Abstract:Ovarian cancer is one of the most harmful gynecological diseases. Detecting ovarian tumors in early stage with computer-aided techniques can efficiently decrease the mortality rate. With the improvement of medical treatment standard, ultrasound images are widely applied in clinical treatment. However, recent notable methods mainly focus on single-modality ultrasound ovarian tumor segmentation or recognition, which means there still lacks of researches on exploring the representation capability of multi-modality ultrasound ovarian tumor images.
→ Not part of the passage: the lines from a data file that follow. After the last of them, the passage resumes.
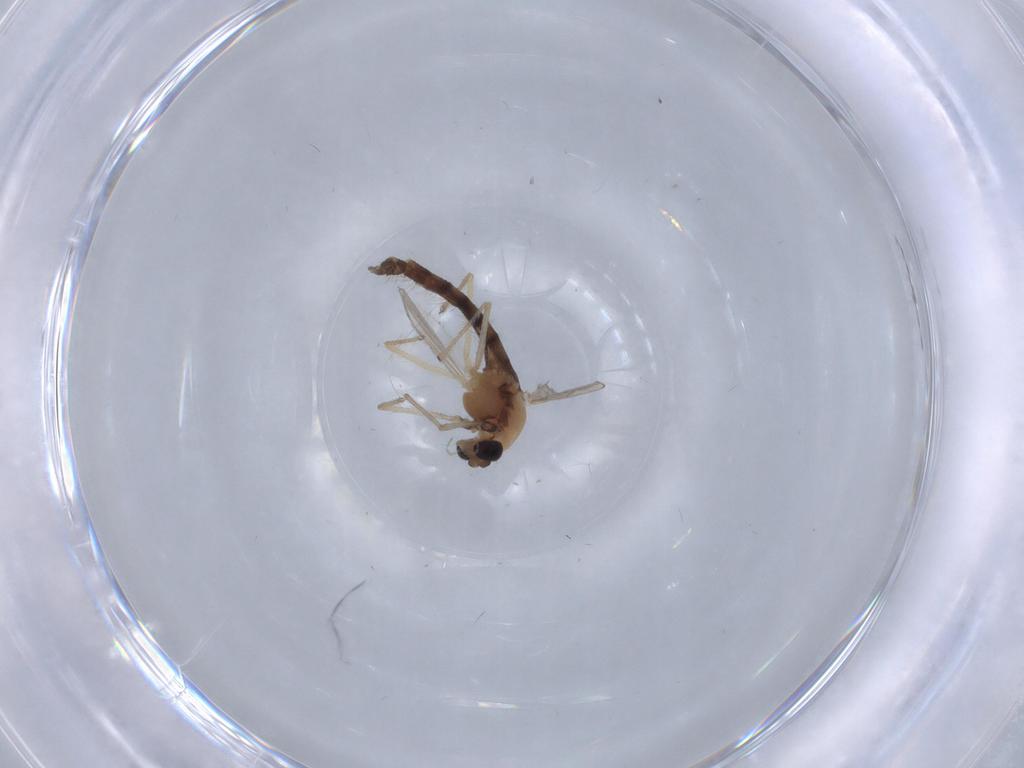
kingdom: Animalia
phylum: Arthropoda
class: Insecta
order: Diptera
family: Chironomidae
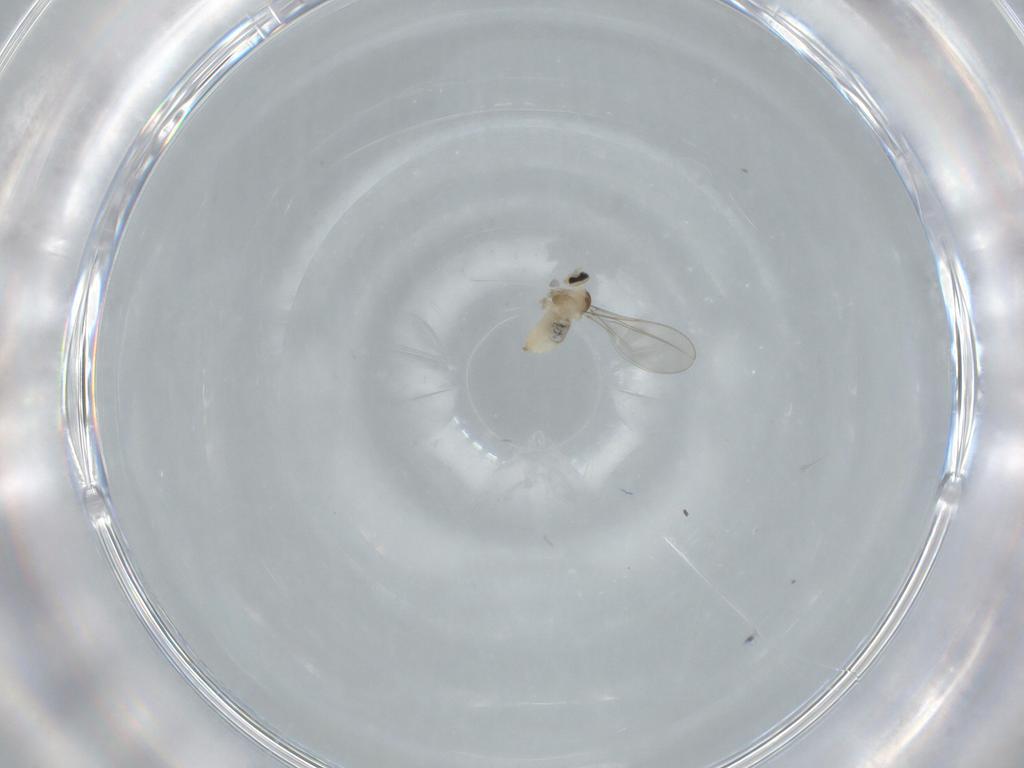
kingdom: Animalia
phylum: Arthropoda
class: Insecta
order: Diptera
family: Cecidomyiidae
To solve this problem, we propose a Multi-Modality Ovarian Tumor Ultrasound (MMOTU) image dataset containing 1469 2d ultrasound images and 170 contrast enhanced ultrasonography (CEUS) images with pixel-wise and global-wise annotations. Based on MMOTU, we mainly focus on unsupervised cross-domain semantic segmentation task. To solve the domain shift problem, we propose a feature alignment based architecture named Dual-Scheme Domain-Selected Network (DS$^2$Net). Specifically, we first design source-encoder and target-encoder to extract two-style features of source and target images. Then, we propose Domain-Distinct Selected Module (DDSM) and Domain-Universal Selected Module (DUSM) to extract the distinct and universal features in two styles (source-style or target-style). Finally, we fuse these two kinds of features and feed them into the source-decoder and target-decoder to generate final predictions. Extensive comparison experiments and analysis on MMOTU image dataset show that DS$^2$Net can boost the segmentation performance for bidirectional cross-domain adaptation of 2d ultrasound images and CEUS images.